## Try it
Starting at the line that contains "wall art: none" and ending at the line that contains "wastebasket: present [230,160,260,209]", the lines below are to be given again exactly, with nothing added.

## Entries provided
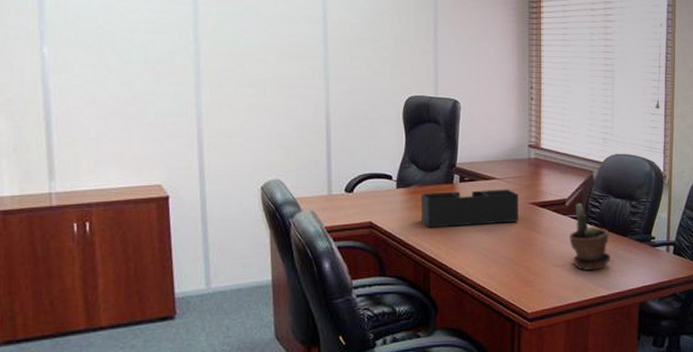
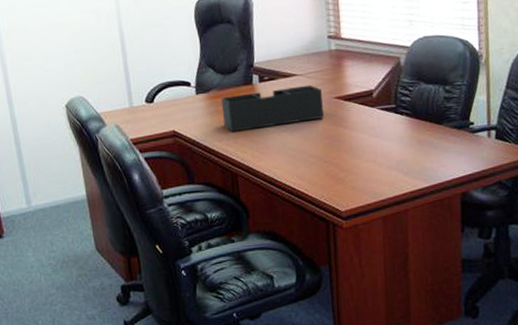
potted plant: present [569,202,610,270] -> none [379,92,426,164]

* * *

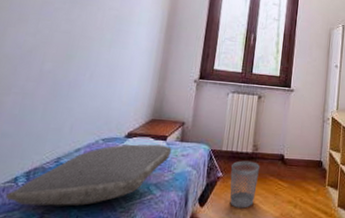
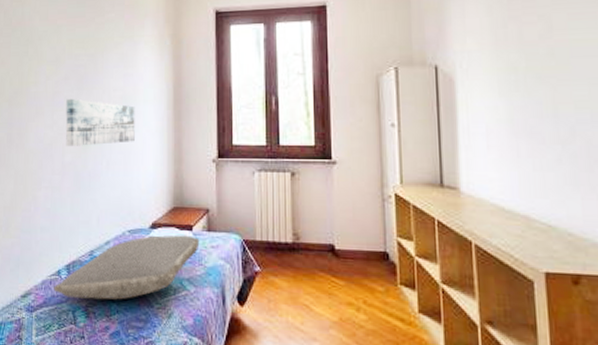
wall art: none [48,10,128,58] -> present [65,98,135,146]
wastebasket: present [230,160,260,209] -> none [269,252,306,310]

## Answer below
wall art: none [48,10,128,58] -> present [65,98,135,146]
wastebasket: present [230,160,260,209] -> none [269,252,306,310]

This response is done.